The absence of such a link and persistence of border obstacles have smothered mutual investments and exchange of trade in the six Gulf Co-operation Council countries, the officials said at a GCC industry conference.
Ministers also backed a proposal from regional industrialists for the creation of a giant GCC company to promote industrial development in the region.
“I can tell you things are getting better now that the customs union and the common market have been set up. Things will get even better after the achievement of the GCC monetary union,” Minister of State for Finance and Industry Mohammed Khalfan bin Kharbash said.
“But, of course, these things are not enough. Transportation is vital for the success of industrial projects, investments and trade. Advanced transport means are the main artery of growth. There is an idea to build a railway in the GCC and this idea is still under discussion. I hope it will materialise.”
Kharbash urged the private sector not to be dissuaded by what he called some obstacles for mutual investment and free trade among member states, adding member states are exerting efforts to remove all those obstacles.
He said the private sector should not “stop its bold initiative to promote the industrial sector” and it should benefit from the expanding opportunities and better infrastructure in the region.

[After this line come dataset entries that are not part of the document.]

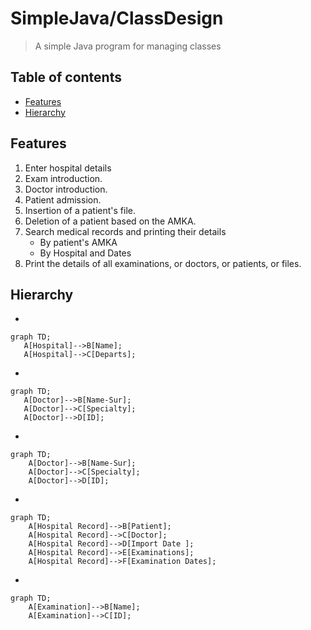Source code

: # SimpleJava/ClassDesign
> A simple Java program for managing classes
 
 ## Table of contents
* [Features](#features)
* [Hierarchy](#hierarchy)


 

 
 ## Features
 1. Enter hospital details 
 2. Exam introduction.
 3. Doctor introduction.
 4. Patient admission.
 5. Insertion of a patient's file.
 6. Deletion of a patient based on the AMKA.
 7. Search medical records and printing their details
    * By patient's AMKA
    * By Hospital and Dates
 8. Print the details of all examinations, or doctors, or patients, or files.

## Hierarchy

*
 ```mermaid
graph TD;
    A[Hospital]-->B[Name];
    A[Hospital]-->C[Departs];

```
*
 ```mermaid
graph TD;
    A[Doctor]-->B[Name-Sur];
    A[Doctor]-->C[Specialty];
    A[Doctor]-->D[ID];

```
*
```mermaid
graph TD;
    A[Doctor]-->B[Name-Sur];
    A[Doctor]-->C[Specialty];
    A[Doctor]-->D[ID];

```
*
```mermaid
graph TD;
    A[Hospital Record]-->B[Patient];
    A[Hospital Record]-->C[Doctor];
    A[Hospital Record]-->D[Import Date ];
    A[Hospital Record]-->E[Examinations];
    A[Hospital Record]-->F[Examination Dates];

```
*
```mermaid
graph TD;
    A[Examination]-->B[Name];
    A[Examination]-->C[ID];


```

 

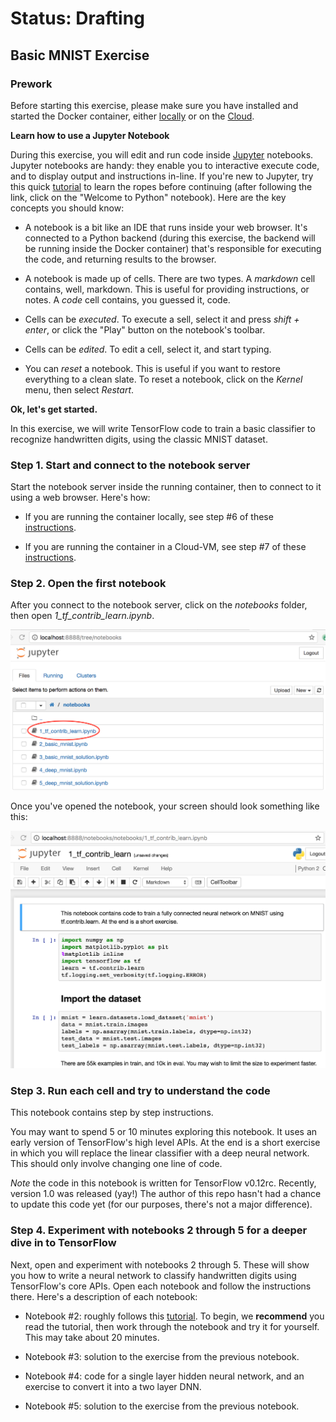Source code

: # Status: Drafting #

## Basic MNIST Exercise

### Prework

Before starting this exercise, please make sure you have installed and started the Docker container, either [locally](install-local.md) or on the [Cloud](install-cloud.md).

**Learn how to use a Jupyter Notebook**

During this exercise, you will edit and run code inside [Jupyter](https://www.jupyter.org/) notebooks. Jupyter notebooks are handy: they enable you to interactive execute code, and to display output and instructions in-line. If you're new to Jupyter, try this quick [tutorial](https://try.jupyter.org/) to learn the ropes before continuing (after following the link, click on the "Welcome to Python" notebook). Here are the key concepts you should know:

* A notebook is a bit like an IDE that runs inside your web browser. It's connected to a Python backend (during this exercise, the backend will be running inside the Docker container) that's responsible for executing the code, and returning results to the browser.

* A notebook is made up of cells. There are two types. A *markdown* cell contains, well, markdown. This is useful for providing instructions, or notes. A *code* cell contains, you guessed it, code. 

* Cells can be *executed*. To execute a sell, select it and press *shift + enter*, or click the "Play" button on the notebook's toolbar.

* Cells can be *edited*. To edit a cell, select it, and start typing.

* You can *reset* a notebook. This is useful if you want to restore everything to a clean slate. To reset a notebook, click on the *Kernel* menu, then select *Restart*.

**Ok, let's get started.**

In this exercise, we will write TensorFlow code to train a basic classifier to recognize handwritten digits, using the classic MNIST dataset.

### Step 1. Start and connect to the notebook server

Start the notebook server inside the running container, then to connect to it using a web browser. Here's how:

* If you are running the container locally, see step #6 of these [instructions](install-local.md).

* If you are running the container in a Cloud-VM, see step #7 of these [instructions](install-cloud.md).

### Step 2. Open the first notebook 

After you connect to the notebook server, click on the *notebooks* folder, then open *1_tf_contrib_learn.ipynb*.

![Token](../images/notebook_1.png?raw=true)

Once you've opened the notebook, your screen should look something like this:

![Token](../images/notebook_1_open.png?raw=true)

### Step 3. Run each cell and try to understand the code

This notebook contains step by step instructions. 

You may want to spend 5 or 10 minutes exploring this notebook. It uses an early version of TensorFlow's high level APIs. At the end is a short exercise in which you will replace the linear classifier with a deep neural network. This should only involve changing one line of code. 

*Note* the code in this notebook is written for TensorFlow v0.12rc. Recently, version 1.0 was released (yay!) The author of this repo hasn't had a chance to update this code yet (for our purposes, there's not a major difference).

### Step 4. Experiment with notebooks 2 through 5 for a deeper dive in to TensorFlow

Next, open and experiment with notebooks 2 through 5. These will show you how to write a neural network to classify handwritten digits using TensorFlow's core APIs. Open each notebook and follow the instructions there. Here's a description of each notebook:

* Notebook #2: roughly follows this [tutorial](https://www.tensorflow.org/get_started/mnist/beginners). To begin, we **recommend** you read the tutorial, then work through the notebook and try it for yourself. This may take about 20 minutes.

* Notebook #3: solution to the exercise from the previous notebook.

* Notebook #4: code for a single layer hidden neural network, and an exercise to convert it into a two layer DNN.

* Notebook #5: solution to the exercise from the previous notebook.
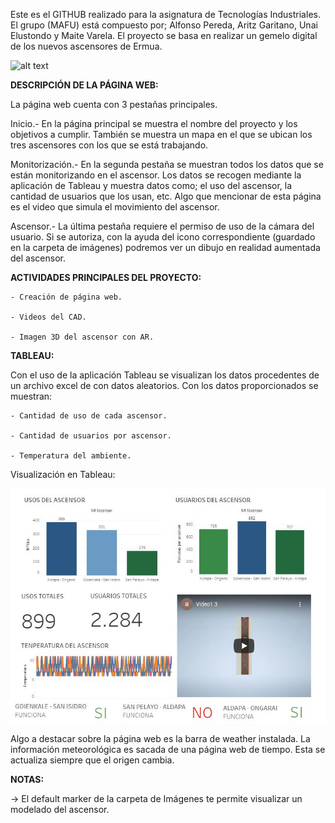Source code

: 
Este es el GITHUB realizado para la asignatura de Tecnologías Industriales. El grupo (MAFU) está compuesto por; Alfonso Pereda, Aritz Garitano, Unai Elustondo y Maite Varela. El proyecto se basa en realizar un gemelo digital de los nuevos ascensores de Ermua. 


![alt text](https://www.olabarri.com/wp-content/uploads/referencias/ErmuaAldapa(1).jpg)


**DESCRIPCIÓN DE LA PÁGINA WEB:**

La página web cuenta con 3 pestañas principales.

Inicio.- En la página principal se muestra el nombre del proyecto y los objetivos a cumplir. También se muestra un mapa en el que se ubican los tres ascensores con los que se está trabajando.

Monitorización.- En la segunda pestaña se muestran todos los datos que se están monitorizando en el ascensor. Los datos se recogen mediante la aplicación de Tableau y muestra datos como; el uso del ascensor, la cantidad de usuarios que los usan, etc. Algo que mencionar de esta página es el video que simula el movimiento del ascensor.

Ascensor.- La última pestaña requiere el permiso de uso de la cámara del usuario. Si se autoriza, con la ayuda del icono correspondiente (guardado en la carpeta de imágenes) podremos ver un dibujo en realidad aumentada del ascensor. 


**ACTIVIDADES PRINCIPALES DEL PROYECTO:**

	- Creación de página web.

	- Videos del CAD.

	- Imagen 3D del ascensor con AR.



**TABLEAU:**

Con el uso de la aplicación Tableau se visualizan los datos procedentes de un archivo excel de con datos aleatorios. Con los datos proporcionados se muestran:

	- Cantidad de uso de cada ascensor.

	- Cantidad de usuarios por ascensor.

	- Temperatura del ambiente.


Visualización en Tableau:


![alt text](https://github.com/aritzgari/aritzgari.github.io/blob/main/Imagenes/tableau.jpg)
	

Algo a destacar sobre la página web es la barra de weather instalada. La información meteorológica es sacada de una página web de tiempo. Esta se actualiza siempre que el origen cambia.


**NOTAS:**

-> El default marker de la carpeta de Imágenes te permite visualizar un modelado del ascensor.

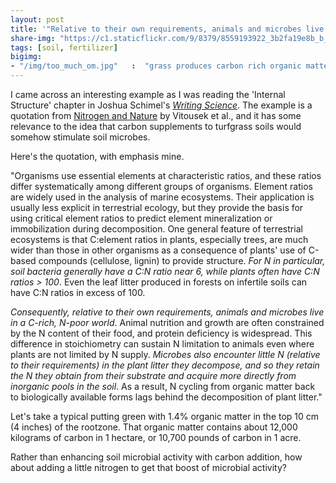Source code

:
 ```yaml
---
layout: post
title: '"Relative to their own requirements, animals and microbes live in a carbon-rich, nitrogen-poor world"'
share-img: "https://c1.staticflickr.com/9/8379/8559193922_3b2fa19e8b_b_d.jpg"
tags: [soil, fertilizer]
bigimg:
- "/img/too_much_om.jpg"   :  "grass produces carbon rich organic matter"
---
```


I came across an interesting example as I was reading the 'Internal Structure' chapter in Joshua Schimel's [*Writing Science*](http://a.co/7b6ws0T). The example is a quotation from [Nitrogen and Nature](http://dx.doi.org/10.1579/0044-7447-31.2.97) by Vitousek et al., and it has some relevance to the idea that carbon supplements to turfgrass soils would somehow stimulate soil microbes. 

Here's the quotation, with emphasis mine.

"Organisms use essential elements at characteristic ratios, and these ratios differ systematically among different groups of organisms. Element ratios are widely used in the analysis of marine ecosystems. Their application is usually less explicit in terrestrial ecology, but they provide the basis for using critical element ratios to predict element mineralization or immobilization during decomposition. One general feature of terrestrial ecosystems is that C:element ratios in plants, especially trees, are much wider than those in other organisms as a consequence of plants' use of C-based compounds (cellulose, lignin) to provide structure. *For N in particular, soil bacteria generally have a C:N ratio near 6, while plants often have C:N ratios > 100*. Even the leaf litter produced in forests on infertile soils can have C:N ratios in excess of 100.

*Consequently, relative to their own requirements, animals and microbes live in a C-rich, N-poor world*. Animal nutrition and growth are often constrained by the N content of their food, and protein deficiency is widespread. This difference in stoichiometry can sustain N limitation to animals even where plants are not limited by N supply. *Microbes also encounter little N (relative to their requirements) in the plant litter they decompose, and so they retain the N they obtain from their substrate and acquire more directly from inorganic pools in the soil*. As a result, N cycling from organic matter back to biologically available forms lags behind the decomposition of plant litter."

Let's take a typical putting green with 1.4% organic matter in the top 10 cm (4 inches) of the rootzone. That organic matter contains about 12,000 kilograms of carbon in 1 hectare, or 10,700 pounds of carbon in 1 acre. 

Rather than enhancing soil microbial activity with carbon addition, how about adding a little nitrogen to get that boost of microbial activity?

On the proposal to the establishment of a giant GCC company to oversee joint industrial projects, he said: “I can tell you right now: go ahead and establish this company and I assure all GCC governments will support your effort and contribute to this important venture.”
Another GCC minister said integration among GCC states would not be complete without an advanced transport network, dubbing member states “backward in such a sector compared to other countries”.
“We are backward by 100 years in the transport sector. I hope this railway project will see light,” Qatari Minister of Energy and Industry Abdullah Al Attiyah said. “We also need to develop the existing transport network. Can you imagine our imports from Argentina or Chile, for example, reach us before those from Syria or Lebanon. The reason is the backward transport network in the GCC and the entire Arab region. We should start moving on plans to build a GCC railway.”